Opowiem Ci jak to u mnie jest. Będzie to opis raczej fabularny niż dokumentalny gdyż nigdy nie przywiązywałem tak dużej wagi do destylacji prostej aby ją dokumentować w szczegółach. W/g mnie destylacja alembikiem jest raczej stanem umysłu niż procesem dającym się zaprząc w ścisłe ramy. Oczywiście mam na myśli destylacje amatorskie/domowe. Bo w przemyśle to raczej jest inna bajka. W dzisiejszych czasach i przy obecnych możliwościach nawet destylację alembikową można zautomatyzować i przeprowadzać w powtarzalnych warunkach.

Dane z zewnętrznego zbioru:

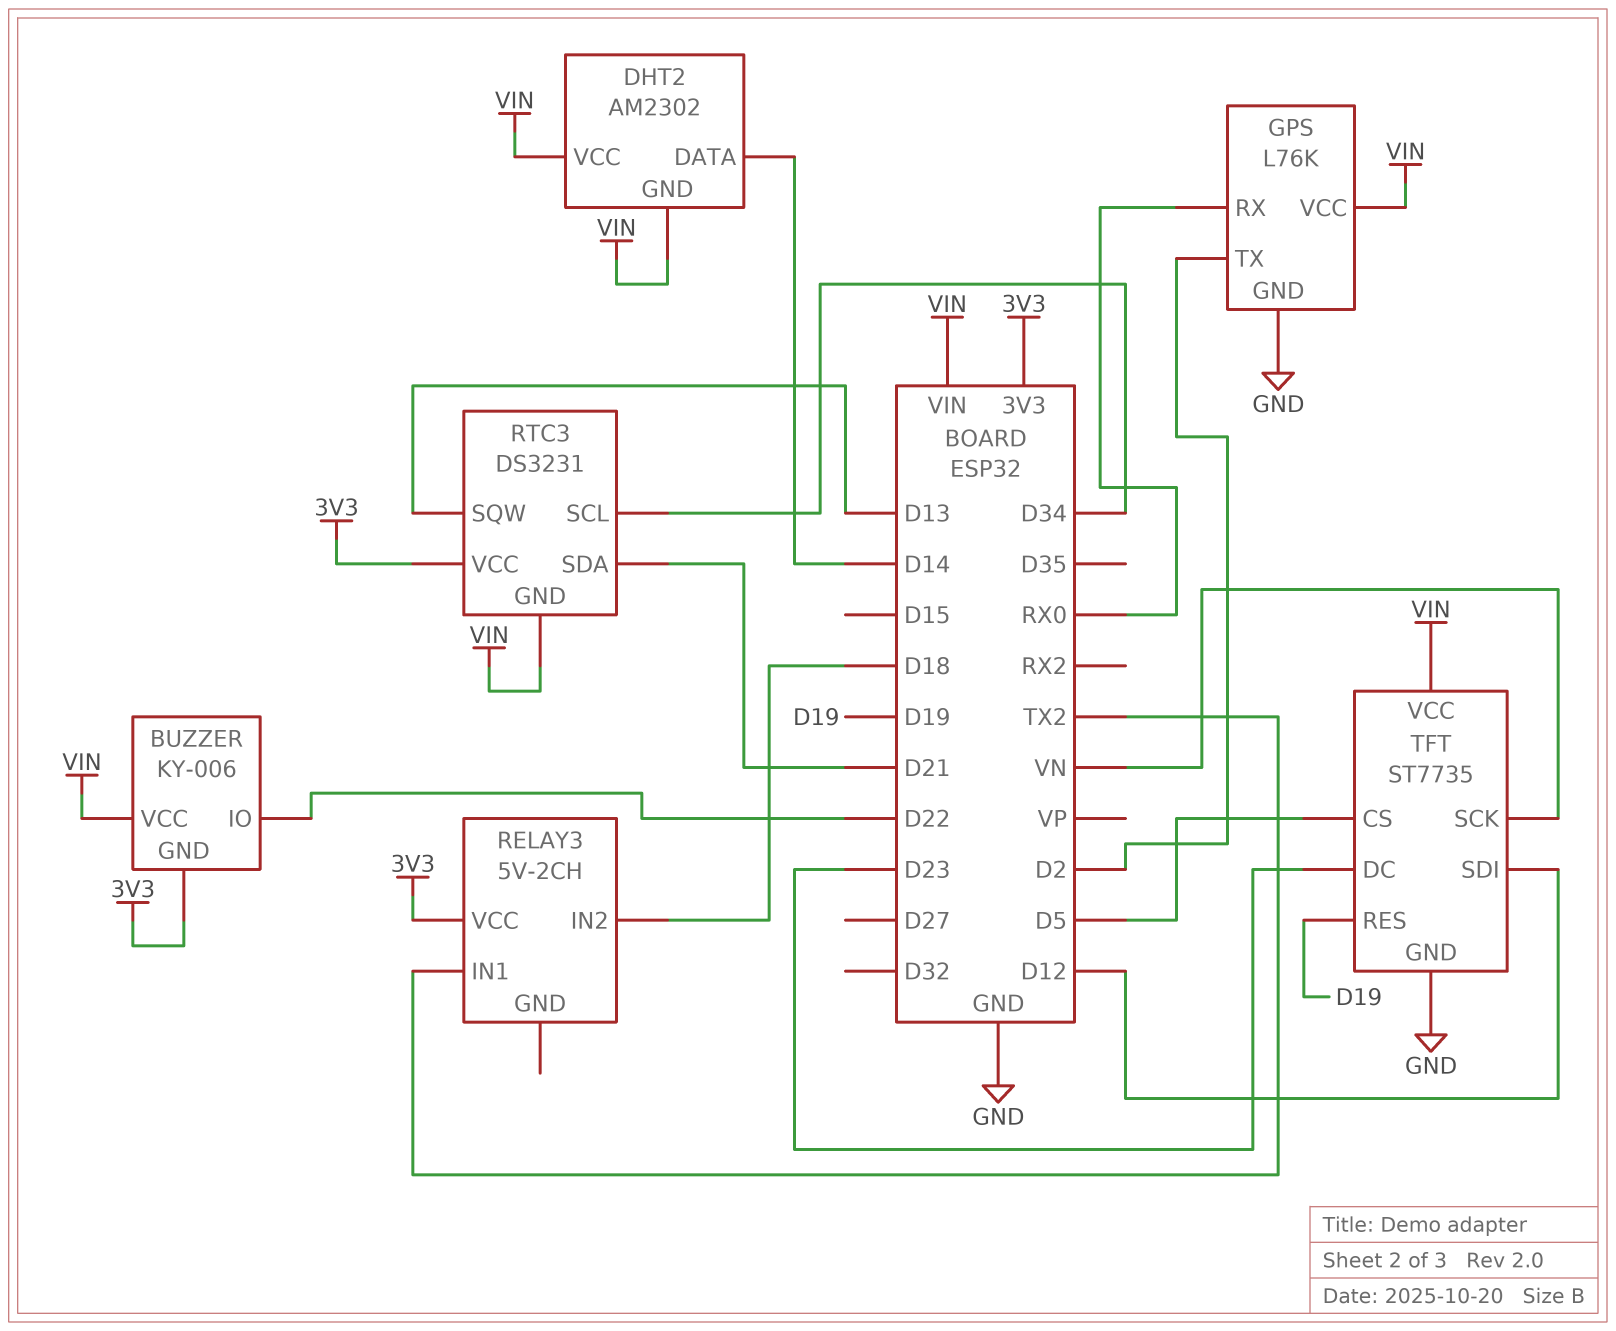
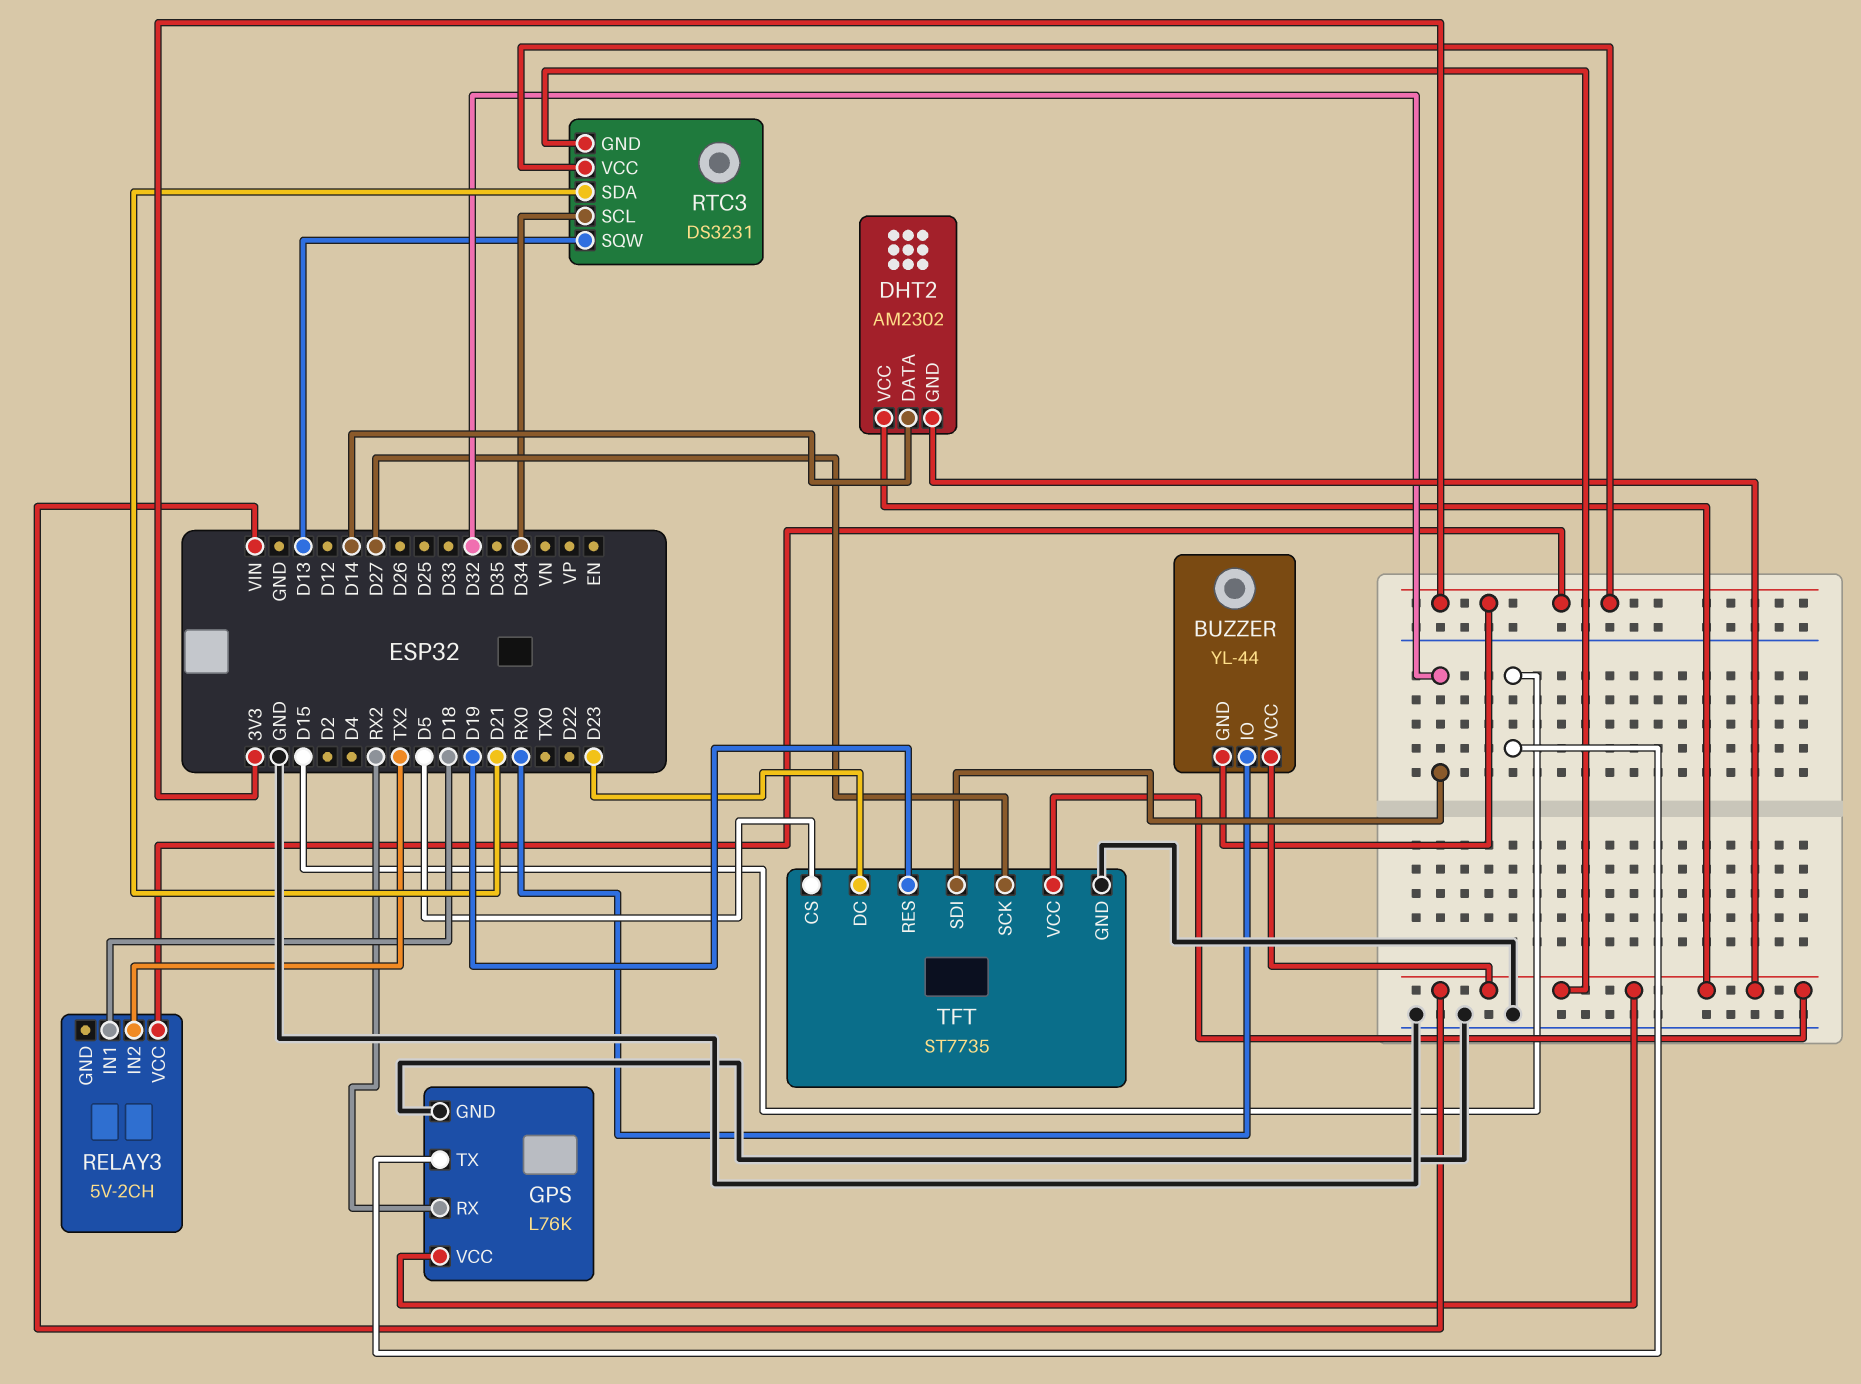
BUZZER: KY-006 -> YL-44
BUZZER pin IO: D22 -> RX0
GPS pin RX: RX0 -> RX2
GPS pin TX: D2 -> D15
RELAY3 pin IN1: TX2 -> D18
RELAY3 pin IN2: D18 -> TX2
TFT pin SCK: VN -> D27
TFT pin SDI: D12 -> D32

Wracam więc na moje podwórko.
Pierwsze dwie destylacje przeprowadziłem w sposób mocno "skażony" przyzwyczajeniami z destylacji na kolumnie rektyfikacyjnej. Zamontowałem nawet termometr w szczycie czaszy - tuż przy wyjściu na "szyję łabędzią". Jednak kontrola temperatury nic nie dawała. Pokazywały się wartości temperatur, które nijak się miały do oczekiwanych wartości. Dodatkowo temperatura ta po zmianie mocy grzania potrafiła się zmieniać w tak dużych widełkach, że w końcu przestałem zwracać na nią uwagę. Przyczyną oczywiście nie była zmiana ciśnienia we wnętrzu czaszy ale zmiana ilości odparowanego alkoholu, który dodatkowo ulegał schłodzeniu na ściankach. Im mniejsza moc grzania tym mniejsza temperatura na szczycie.
Teraz najważniejszym gadżetem destylacji jest alkoholomierz i papuga. Temperatura która mnie tylko interesuje to ta w baniaku.
Tak, że Fiflak - nie przejmuj się i przy pędzeniu prostym zapomnij o termometrach, a będziesz pan bardziej zadowolony.